In analyzing the results in the current study, the exact reason why some patients had lower CS and DASH scores than the others were unfortunately not determinable. Some possible hypotheses offered were: 1.) Presence of concomitant rotator cuff pathology, which could have even been present prior to the fracturecausing trauma and was quite common in the elderly. This could have been documented with magnetic resonance imaging, or at least ultrasonography. 2.) Possible non-compliance with the recommended daily home therapy, apart from the supervised sessions where as strict and consistent a regimen as possible were instituted. This may therefore correlate with improved final outcome for those patients who were more resolute and motivated to do well, because they would probably be able to maximize their improvement in time. 3.) Presence of osteoporosis, which could have impeded the resolution of pain expected with strengthening callus at the fracture site, thus slowing down the rehabilitation process. This could have been documented with bone mineral density studies. 4.) Severity of initial fracture displacement and angulation, as well as final resultant malunion. These measurements were difficult to obtain accurately on standard radiographs, but the possible correlation of increasing severity with worsening outcome would have been advantageous to document.
Table I.
| Months Post-Injury | 3 | 6 | 12 |
| Mean CS | 51.3 + 16.1 | 60.4 + 18.4 | 61.3 + 21.6 |
| Worst possible CS | 46.5 | 54.7 | 55.5 |
| * Higher scores mean better outcome | |||
| Mean DASH | 38.8 + 21.8 | 34.8 + 23.5 | 32.6 + 25.2 |
| Months Post-Injury | 44.6 | 40.9 | 38.9 |
| * Higher scores mean worse outcome | |||
Fig. 1: Antero-posterior radiograph of a case with satisfactory result.

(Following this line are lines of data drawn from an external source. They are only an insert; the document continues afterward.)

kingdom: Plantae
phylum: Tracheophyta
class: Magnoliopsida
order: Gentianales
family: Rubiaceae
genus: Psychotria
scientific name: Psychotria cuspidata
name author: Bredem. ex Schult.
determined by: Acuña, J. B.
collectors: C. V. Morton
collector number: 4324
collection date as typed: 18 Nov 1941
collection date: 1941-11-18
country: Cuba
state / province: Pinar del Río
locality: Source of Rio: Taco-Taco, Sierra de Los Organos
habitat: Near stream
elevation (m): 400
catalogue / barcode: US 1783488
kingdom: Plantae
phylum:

Fig. 2: Axillary radiograph of a case with satisfactory result.

Fig. 3: Antero-posterior radiograph of a case with unsatisfactory result.

Fig. 4: Axillary radiograph of a case with unsatisfactory result.

Conclusion
Conservative management of displaced two-part fractures of the humeral neck in elderly patients is a safe, efficacious, and acceptable mode of treatment. On final follow-up at 12 months post-injury, 42 out of 48 patients (88%) were satisfied with their outcome and reported that they would choose to undergo the same treatment if they had to do everything all over again. More comparative studies between conservative and operative management may be needed before justifying the added morbidity and expense associated with surgical intervention. Further studies could also address the limitations encountered in this study, especially the lack of ancillary procedures that could have helped point out the reasons for some patients having poorer outcome than others at final follow-up.